* [DIRECTION]:
Can you render every row below as a JSON list of strings, one string per line, with blank lines omitted? Leave the pictures out of the answer.

* [DATASET EXTRACT]:
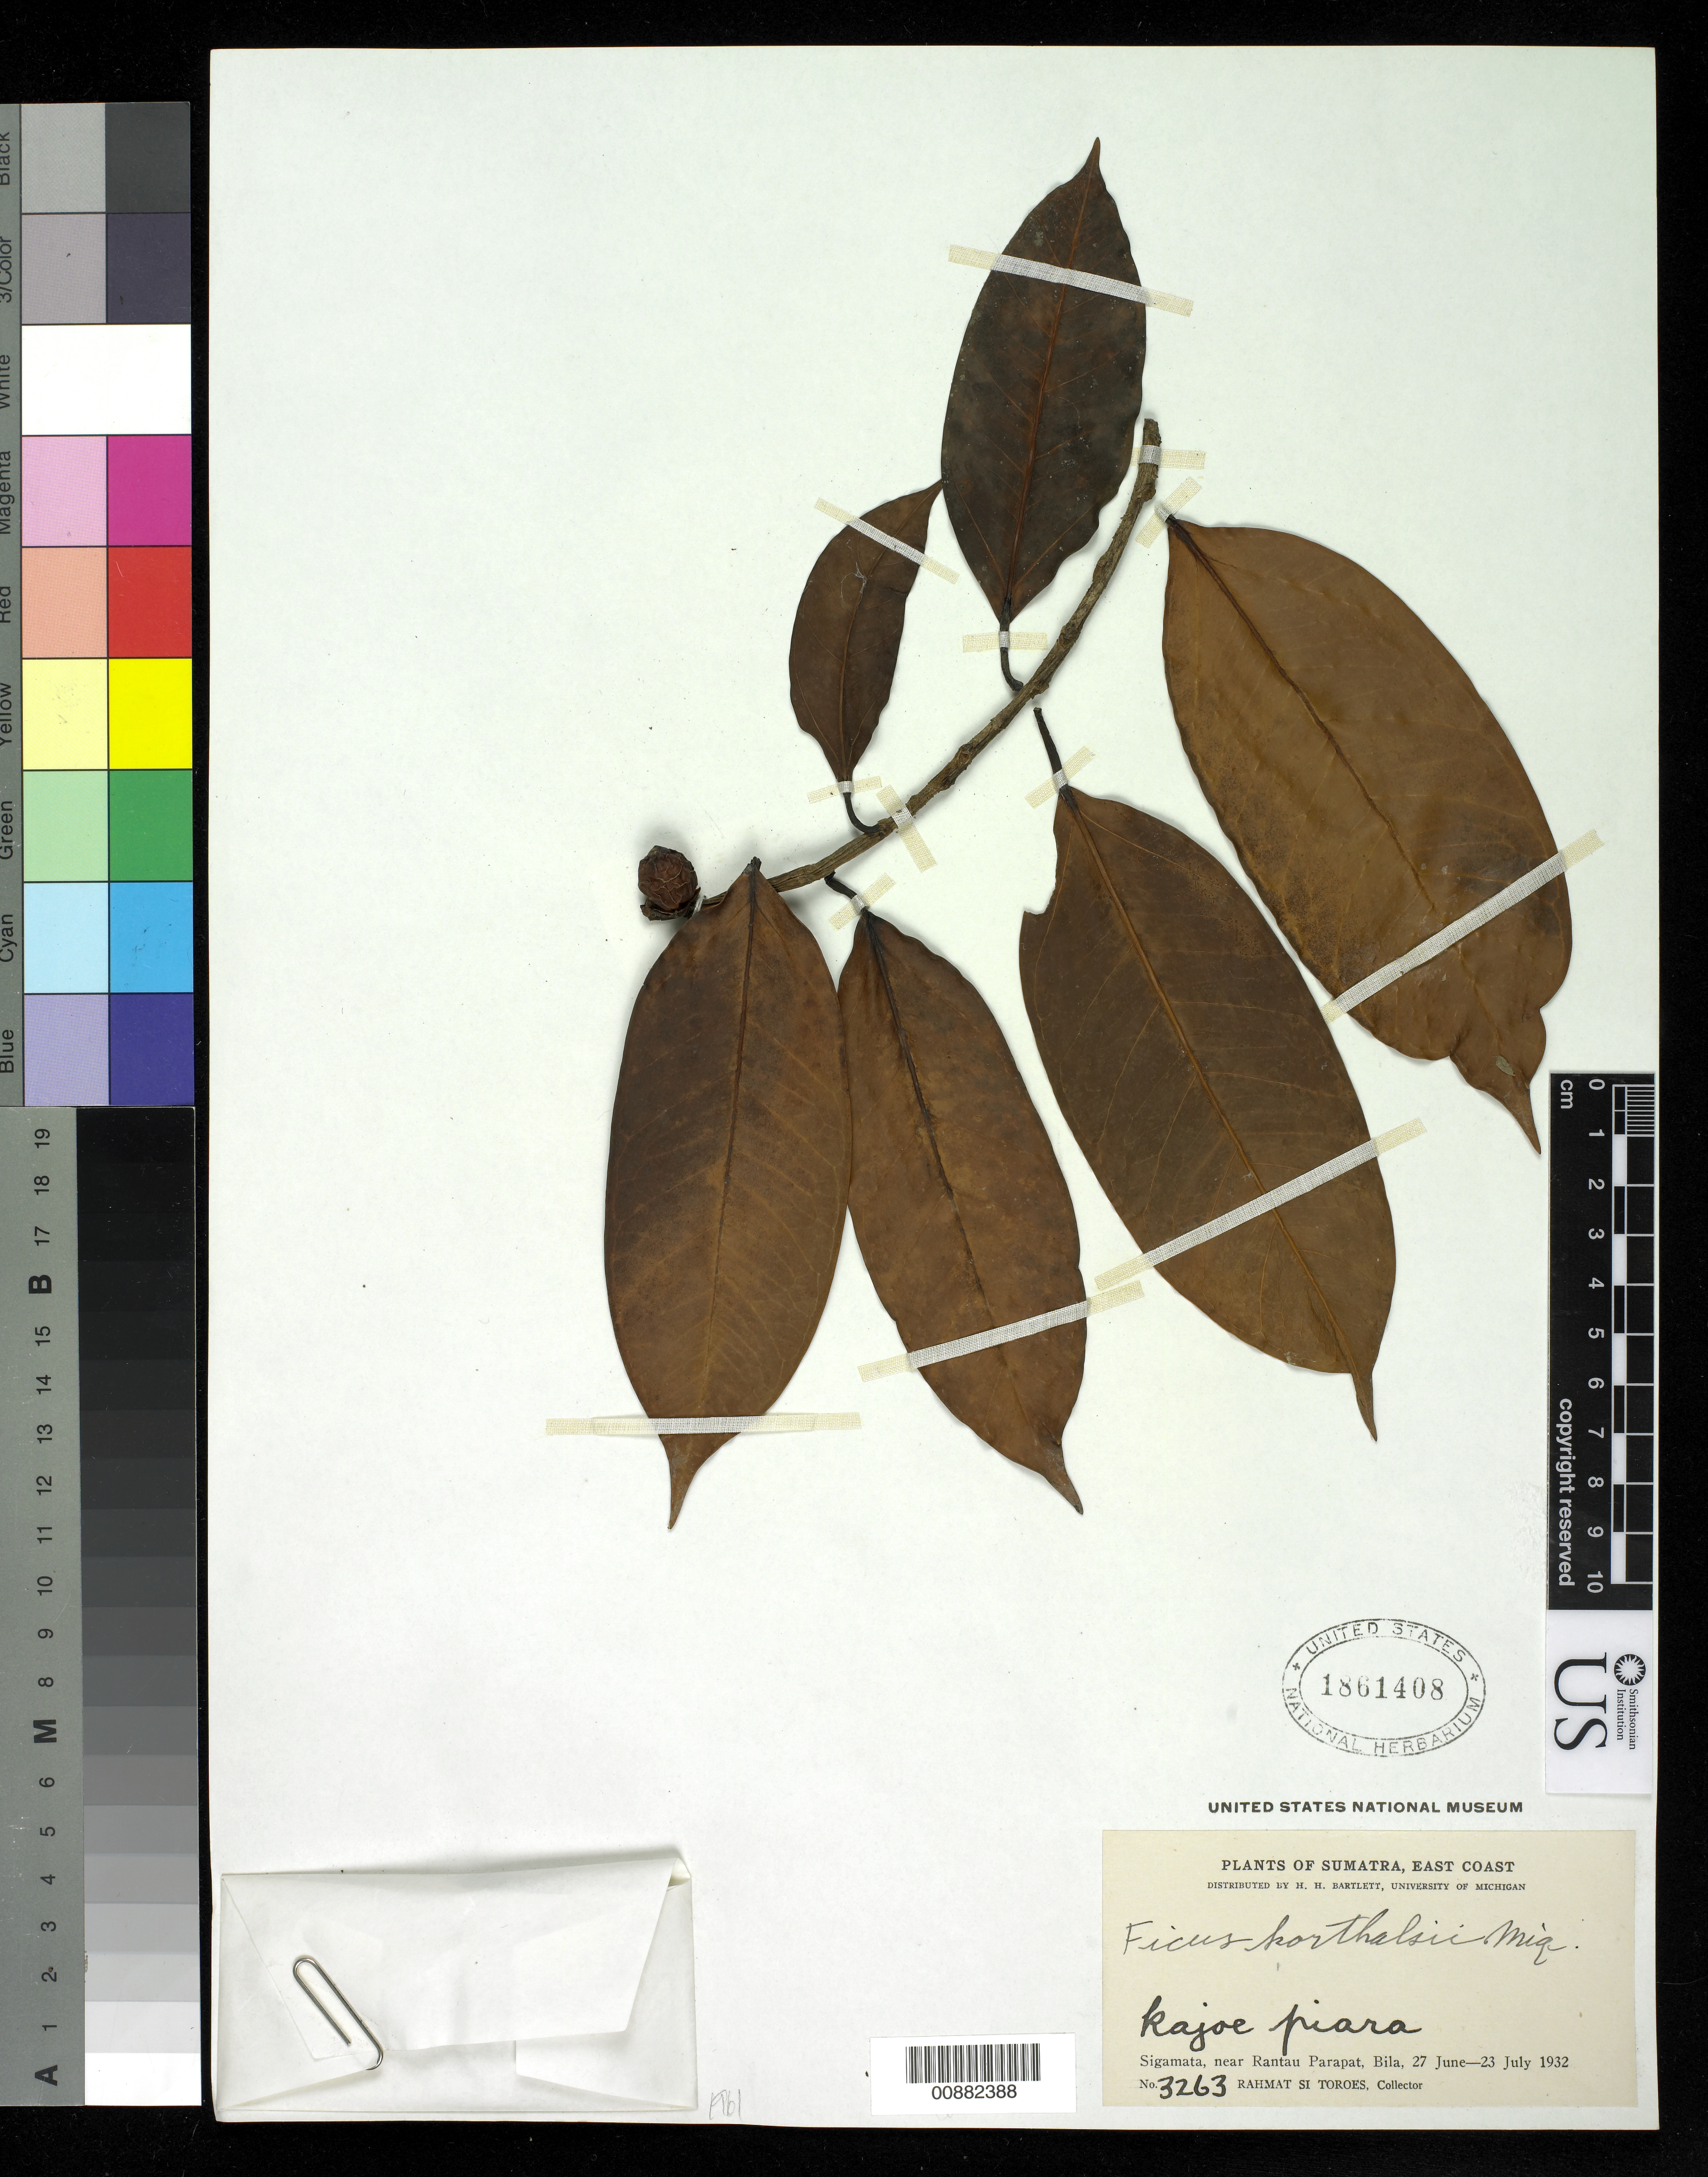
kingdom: Plantae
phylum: Tracheophyta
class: Magnoliopsida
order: Rosales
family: Moraceae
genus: Ficus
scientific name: Ficus korthalsii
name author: Miq.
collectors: Rahmat Si Boeea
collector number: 3263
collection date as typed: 27 Jun 1932 to 23 Jul 1932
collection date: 1932-06-27/1932-07-23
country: Indonesia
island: Sumatra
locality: Sigmata near Rantau Parapat, Bila.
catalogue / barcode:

* [FINAL RESULT]:
[
  "kingdom: Plantae",
  "phylum: Tracheophyta",
  "class: Magnoliopsida",
  "order: Rosales",
  "family: Moraceae",
  "genus: Ficus",
  "scientific name: Ficus korthalsii",
  "name author: Miq.",
  "collectors: Rahmat Si Boeea",
  "collector number: 3263",
  "collection date as typed: 27 Jun 1932 to 23 Jul 1932",
  "collection date: 1932-06-27/1932-07-23",
  "country: Indonesia",
  "island: Sumatra",
  "locality: Sigmata near Rantau Parapat, Bila.",
  "catalogue / barcode:"
]